After a string of victories in the 1990s, Celtic Tiger Ireland appeared to be embarrassed by the country’s success in such an innocent, apparently unsophisticated competition. The new nonchalance reached its apogee in 2008, as the economy was already on the verge of collapse, when we trumpeted our disdain for the event by sending Dustin the Turkey. Now, in the sober sadness of our reduced circumstances, a Eurovision win would offer a welcome tonic.

Despite brave efforts from Brussels to capture the popular imagination with Europe Day, the Charlemagne Prize and countless performances of Beethoven’s Ode to Joy, the Eurovision is the only contemporary ritual that comes close to uniting Europeans. Almost all the songs may be in English these days and the range of musical styles is narrow but the contest remains a showcase for European diversity. Sometimes, this manifests itself in eccentricity – as exemplified by the eight grannies representing Russia this evening – but the show is none the worse for that. The voting – by far the most popular part of the contest – offers a refreshingly candid snapshot of relations between European states. Some patterns are unchanging, like the mutual support between Greece and Cyprus, but changes of political sentiment find expression too. Ireland’s increasingly generous voting record towards Britain in recent years matched political progress in Northern Ireland, and Israel’s award of 12 points to Germany in 2000 reflected an important shift in relations between those countries.

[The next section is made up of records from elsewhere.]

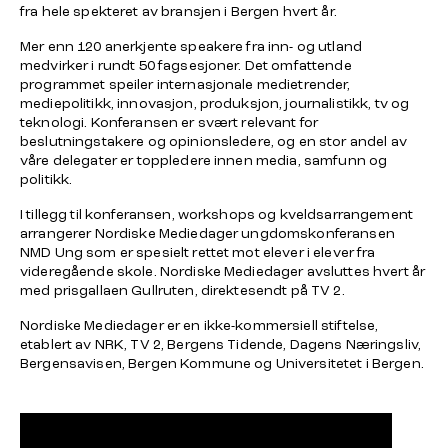
fra hele spekteret av bransjen i Bergen hvert år.
Mer enn 120 anerkjente speakere fra inn- og utland
medvirker i rundt 50 fagsesjoner. Det omfattende
programmet speiler internasjonale medietrender,
mediepolitikk, innovasjon, produksjon, journalistikk, tv og
teknologi. Konferansen er svært relevant for
beslutningstakere og opinionsledere, og en stor andel av
våre delegater er toppledere innen media, samfunn og
politikk.
I tillegg til konferansen, workshops og kveldsarrangement
arrangerer Nordiske Mediedager ungdomskonferansen
NMD Ung som er spesielt rettet mot elever i elever fra
videregående skole. Nordiske Mediedager avsluttes hvert år
med prisgallaen Gullruten, direktesendt på TV 2.
Nordiske Mediedager er en ikke-kommersiell stiftelse,
etablert av NRK, TV 2, Bergens Tidende, Dagens Næringsliv,
Bergensavisen, Bergen Kommune og Universitetet i Bergen.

Loud, tacky and utterly lacking in gravitas, the Eurovision will always have its detractors – and there are legitimate objections to holding this year’s contest in a country with as poor a human rights record as Azerbaijan. But as other shared European endeavours, notably the single currency, seem increasingly to divide rather than unite the continent’s citizens, this evening’s contest offers a welcome sense of community as we all share the pleasure of a harmless laugh at one another’s expense.